Tonde, quadrate, concave, perfettamente conservate o ridotte a un cumulo di macerie, sono oltre duecento le torri che, in Sicilia continuano a guardare il mare per proteggere la costa dai pirati. Sono state realizzate, in diverse fasi, dai popoli che hanno dominato la Sicilia, con stili e tecnologie differenti. Ciascuno di essi ha rinnovato quelle esistenti edificandone di nuove per rendere sempre più efficace ed efficiente il sistema difensivo costiero. Le prime torri, circa 40, sono di realizzazione svevo-normanna, risalgono al XIV secolo e sono situate sulla costa settentrionale, dato che la loro funzione era di respingere gli attacchi delle navi aragonesi provenienti da Napoli. Tuttavia, è nel XVI secolo che l’edificazione delle torri ebbe una forte accelerazione. Nel 1577, infatti, il viceré Marcantonio Colonna diede l’incarico al senese Tiburzio Spannocchi di redigere un progetto per riparare le 62 torri già esistenti, e di costruirne altre 123 per rendere il sistema difensivo inespugnabile. Il piano di Spannocchi rimase in buona parte non realizzato dato l’altissimo costo e, sotto mandato del Parlamento siciliano, nel 1583 si incaricò l’architetto fiorentino Camillo Camilliani di realizzare un consistente numero di torri che furono ultimate nel XVII secolo e costituiscono la maggior parte di quelle ancora esistenti. Ciascuna torre comunicava con quelle vicine attraverso segnali luminosi, o di fumo, per avvertire dell’arrivo di incursori. Nel periodo di massima funzionalità, un segnale di pericolo riusciva a percorrere il periplo dell’intera isola in meno di un giorno.
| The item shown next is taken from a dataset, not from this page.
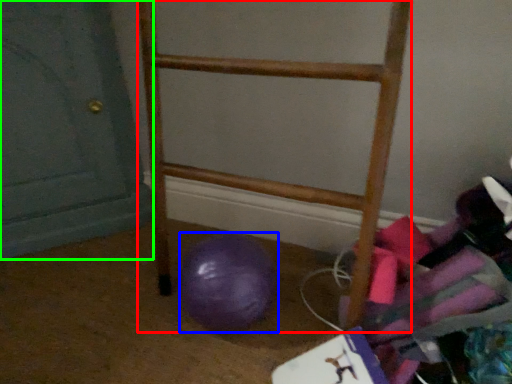
Question: Which is farther away from furniture (highlighted by a red box)? ball (highlighted by a blue box) or door (highlighted by a green box)?

Choices:
 (A) ball
 (B) door

Answer: (B)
Diversa è la sorte di ciascuna torre. Alcune sono diventate abitazioni private come quella di Guidaloca, altre sono state trasformate in strutture ricettive come quella di Bonagia, altre ancora svolgono una funzione di pubblica utilità come la torre Mulinazzo, che ospita le luci di segnalazione dell’aeroporto di Palermo, altre infine sono scomparse del tutto, fagocitate da altri edifici o erose dalle intemperie.
In un modo o nell’altro, le torri difensive fanno parte della vita di tutti i siciliani, che le sfiorano ogni giorno andando al lavoro o durante le vacanze mentre sono distesi sul lettino in spiaggia. Per i ciclisti che percorrono il periplo della Sicilia, le torri sono delle compagne di viaggio che suscitano stupore e tenerezza dato che con fierezza, anche se ferite nella loro struttura, difendono ancora i fantasmi di villaggi e tonnare che non esistono più. Condividere una loro foto e raccontare della loro esistenza è il giusto tributo che ciascun cicloviaggiatore può dare a queste strutture che hanno garantito, nei secoli, la sopravvivenza dei siciliani.